One area of confusion I’ve observed is related to which boards and commissions have Council members appointed to them – and by whom.  In several circumstances, a sitting Council member has also been a member of a board or commission – as a private citizen.  These assignments may be made during the year, too.  Each Council assignment is to a board or commission that has a reserved position for a member of Council; the term is 12 months, and assignments may change.  Other board and commission assignments may be made – and these are not limited to 12 months.  A Council member could be appointed to serve for a 3-year term, for instance, and continue in that role after s/he left Council.  Most of the City’s boards and commissions do not have a Council member assigned to them.

Council appointments – like all appointments – continue until either the Council member is reappointed or a different appointment is made.

There are always other items on the Agenda that might interest you.  Although I don’t know whether accepting a utility easement across the Arboretum is significant, it is important to remember that a waste water pipe backed up in the Arboretum and needed to be replaced.

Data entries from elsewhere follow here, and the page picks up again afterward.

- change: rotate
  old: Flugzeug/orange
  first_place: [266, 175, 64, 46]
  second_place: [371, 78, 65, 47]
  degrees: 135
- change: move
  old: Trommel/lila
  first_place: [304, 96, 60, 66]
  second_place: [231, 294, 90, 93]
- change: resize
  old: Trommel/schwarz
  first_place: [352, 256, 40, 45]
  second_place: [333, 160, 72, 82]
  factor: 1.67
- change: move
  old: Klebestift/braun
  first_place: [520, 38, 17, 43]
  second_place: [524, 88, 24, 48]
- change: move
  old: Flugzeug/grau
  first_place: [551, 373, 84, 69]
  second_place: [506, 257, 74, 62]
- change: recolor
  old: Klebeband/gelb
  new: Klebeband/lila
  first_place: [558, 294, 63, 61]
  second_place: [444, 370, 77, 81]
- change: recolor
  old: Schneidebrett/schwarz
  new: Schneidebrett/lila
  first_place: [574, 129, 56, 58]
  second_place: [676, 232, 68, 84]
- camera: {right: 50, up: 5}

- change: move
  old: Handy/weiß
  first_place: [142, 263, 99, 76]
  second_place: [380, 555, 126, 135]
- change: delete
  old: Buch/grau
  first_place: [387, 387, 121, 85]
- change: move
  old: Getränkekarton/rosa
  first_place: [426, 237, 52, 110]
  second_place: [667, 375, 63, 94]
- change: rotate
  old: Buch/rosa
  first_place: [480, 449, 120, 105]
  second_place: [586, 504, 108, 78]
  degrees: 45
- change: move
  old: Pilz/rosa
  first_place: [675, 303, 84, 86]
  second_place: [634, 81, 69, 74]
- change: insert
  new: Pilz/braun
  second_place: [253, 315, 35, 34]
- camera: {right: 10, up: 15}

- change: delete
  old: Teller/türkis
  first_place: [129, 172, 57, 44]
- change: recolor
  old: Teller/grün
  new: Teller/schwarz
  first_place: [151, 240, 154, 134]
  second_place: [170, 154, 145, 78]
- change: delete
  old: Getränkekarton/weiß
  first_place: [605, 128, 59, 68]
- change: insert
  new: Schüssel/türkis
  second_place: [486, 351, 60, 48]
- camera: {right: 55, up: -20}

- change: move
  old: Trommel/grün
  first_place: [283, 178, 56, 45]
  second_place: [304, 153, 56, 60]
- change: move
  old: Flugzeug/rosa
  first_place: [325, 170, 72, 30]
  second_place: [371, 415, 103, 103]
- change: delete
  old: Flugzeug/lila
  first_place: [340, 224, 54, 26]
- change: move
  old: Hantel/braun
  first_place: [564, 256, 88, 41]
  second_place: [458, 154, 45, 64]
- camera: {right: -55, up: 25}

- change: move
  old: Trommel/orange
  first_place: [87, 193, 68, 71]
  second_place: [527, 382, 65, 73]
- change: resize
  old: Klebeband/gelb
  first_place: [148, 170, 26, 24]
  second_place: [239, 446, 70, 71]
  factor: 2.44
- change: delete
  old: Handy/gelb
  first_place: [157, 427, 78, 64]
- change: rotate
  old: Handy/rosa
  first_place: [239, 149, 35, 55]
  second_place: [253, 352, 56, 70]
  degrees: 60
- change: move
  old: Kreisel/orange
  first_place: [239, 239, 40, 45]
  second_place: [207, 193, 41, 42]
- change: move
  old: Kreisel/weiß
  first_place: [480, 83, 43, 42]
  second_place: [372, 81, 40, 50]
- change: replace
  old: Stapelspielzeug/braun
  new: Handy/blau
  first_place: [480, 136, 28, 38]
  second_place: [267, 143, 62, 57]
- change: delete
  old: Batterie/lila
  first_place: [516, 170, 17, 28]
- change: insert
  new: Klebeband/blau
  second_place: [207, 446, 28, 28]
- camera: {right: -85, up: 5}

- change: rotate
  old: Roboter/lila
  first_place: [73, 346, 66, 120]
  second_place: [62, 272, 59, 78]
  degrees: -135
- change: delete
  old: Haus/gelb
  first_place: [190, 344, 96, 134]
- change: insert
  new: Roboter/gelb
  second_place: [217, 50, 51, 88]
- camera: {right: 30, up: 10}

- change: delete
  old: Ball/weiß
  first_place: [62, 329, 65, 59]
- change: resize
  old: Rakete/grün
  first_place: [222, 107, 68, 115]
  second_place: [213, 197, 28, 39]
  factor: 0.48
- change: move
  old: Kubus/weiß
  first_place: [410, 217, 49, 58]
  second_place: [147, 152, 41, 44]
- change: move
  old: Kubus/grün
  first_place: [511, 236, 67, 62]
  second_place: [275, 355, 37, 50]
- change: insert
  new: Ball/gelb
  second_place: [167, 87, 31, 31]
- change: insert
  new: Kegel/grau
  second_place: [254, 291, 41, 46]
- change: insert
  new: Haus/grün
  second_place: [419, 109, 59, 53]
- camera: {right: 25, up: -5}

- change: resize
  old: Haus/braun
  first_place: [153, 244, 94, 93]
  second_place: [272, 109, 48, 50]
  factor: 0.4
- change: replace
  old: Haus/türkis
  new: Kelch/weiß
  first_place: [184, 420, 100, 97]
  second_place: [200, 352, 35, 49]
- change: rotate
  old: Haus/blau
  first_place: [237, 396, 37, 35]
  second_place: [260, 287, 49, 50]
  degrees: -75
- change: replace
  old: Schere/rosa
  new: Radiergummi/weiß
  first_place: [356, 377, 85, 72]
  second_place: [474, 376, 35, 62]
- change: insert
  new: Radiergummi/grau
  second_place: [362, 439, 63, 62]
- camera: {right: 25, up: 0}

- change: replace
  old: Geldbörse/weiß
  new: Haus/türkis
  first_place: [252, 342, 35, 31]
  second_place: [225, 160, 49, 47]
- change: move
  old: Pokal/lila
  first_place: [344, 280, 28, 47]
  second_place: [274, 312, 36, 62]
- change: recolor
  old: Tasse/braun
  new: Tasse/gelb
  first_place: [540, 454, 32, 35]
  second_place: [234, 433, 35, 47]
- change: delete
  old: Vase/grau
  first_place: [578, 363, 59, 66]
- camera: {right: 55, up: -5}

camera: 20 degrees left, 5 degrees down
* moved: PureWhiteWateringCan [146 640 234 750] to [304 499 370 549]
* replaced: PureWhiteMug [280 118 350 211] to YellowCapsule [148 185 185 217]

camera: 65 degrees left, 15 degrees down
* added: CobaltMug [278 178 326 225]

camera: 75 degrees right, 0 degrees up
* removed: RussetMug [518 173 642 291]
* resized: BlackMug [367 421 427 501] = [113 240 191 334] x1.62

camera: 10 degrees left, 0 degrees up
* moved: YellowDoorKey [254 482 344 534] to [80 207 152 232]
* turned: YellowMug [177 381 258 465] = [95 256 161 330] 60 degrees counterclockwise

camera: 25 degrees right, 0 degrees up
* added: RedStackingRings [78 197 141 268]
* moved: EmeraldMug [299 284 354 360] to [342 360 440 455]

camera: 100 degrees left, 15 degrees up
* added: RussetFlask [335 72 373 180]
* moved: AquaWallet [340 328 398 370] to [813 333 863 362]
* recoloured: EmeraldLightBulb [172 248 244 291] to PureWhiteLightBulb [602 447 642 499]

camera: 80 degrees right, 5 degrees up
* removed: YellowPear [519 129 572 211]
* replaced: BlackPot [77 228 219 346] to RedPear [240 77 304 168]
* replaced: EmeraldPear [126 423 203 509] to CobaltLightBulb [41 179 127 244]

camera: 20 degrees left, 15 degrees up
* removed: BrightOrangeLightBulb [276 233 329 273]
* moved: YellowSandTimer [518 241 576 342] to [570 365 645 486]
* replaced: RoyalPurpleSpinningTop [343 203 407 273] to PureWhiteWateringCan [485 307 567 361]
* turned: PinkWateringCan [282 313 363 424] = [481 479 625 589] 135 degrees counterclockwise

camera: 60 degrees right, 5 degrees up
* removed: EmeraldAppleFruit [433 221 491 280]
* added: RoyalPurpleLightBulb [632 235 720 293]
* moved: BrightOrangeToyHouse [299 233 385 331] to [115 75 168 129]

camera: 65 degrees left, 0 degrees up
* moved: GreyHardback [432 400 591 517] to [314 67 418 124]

I’m also keeping track of the City Council’s priorities on each agenda.  By my count, this agenda includes 23 action items – 21 administrative acts, 1 action that is both administrative and relates to affordable housing and 1 infrastructure changes.   For the record, this is slightly more than twice the number of items on the last Council agenda.

On the Calendar

The Planning Commission will meet at 7 pm on Tuesday, November 19th in Council Chambers.  The last item on the agenda will be continued discussion of revisions to D1 / D2 zoning.  Also on the agenda is site plan approval for the Montgomery Building.  This building – in the Main Street Historic District – would see four residential floors (32 units) added to the existing two floors of the old Montgomery Ward building if the Council approves the site plan.

On Thursday, November 21 at 11 am, the Ann Arbor Public Art Commission will meet to discuss what art should be placed at Argo Cascades.  Many of the people I’ve talked with believe the Cascades would not benefit from public art.  Others, seeing the art options, have voiced approval of one of the designs.  And of course, it’s easy to forget that the Council approved a project – using Percent for Art funds – to be commissioned and built at Argo Cascades just a year ago.  Please come to the First Floor (North) conference room at City Hall to offer your views.

40 individuals have provided feedback on the proposed art through Open City Hall.  If you haven’t yet submitted a response, take advantage of this opportunity (please!).

Also on November 21, at 6:30 pm, please join me at the Traverwood Library to discuss parking options for Argo Cascades.

The City Council will hold its annual retreat to discuss the City’s 2014/15 budget on December 9th from 4 – 11 pm.  Details about this meeting will follow.

On the Horizon

Working with the VA Hospital and the Vets Park Neighborhood Association, the City will participate in a "Gifts in Gratitude" holiday gifts drive.  Collection bins will be located at Veterans Memorial Park Ice Arena through Jan. 3, 2013 to collect new clothing and other donations for local veterans.  For a list of donation needs, call 734.794.6230, extension 42510.


What am I reading?

Some of you, thinking ahead to Thanksgiving, are talking about cookbooks.  Thanks go out to the reader who recommended Joan Nathan's Jewish Holiday cookbook.  I have the Library's copy and plan to add something more challenging than latkes and flourless chocolate cake to my Thanksgiving table.

But now, I'm eyeing Jerusalem, a cookbook, by Yotam Ottolenghi and Sami Tamimi.  

Just published (less than a month ago) is a new book on Completing Our Streets: The Transition to Safe and Inclusive Transportation Networks by Barbara McCann.  I have this electronically.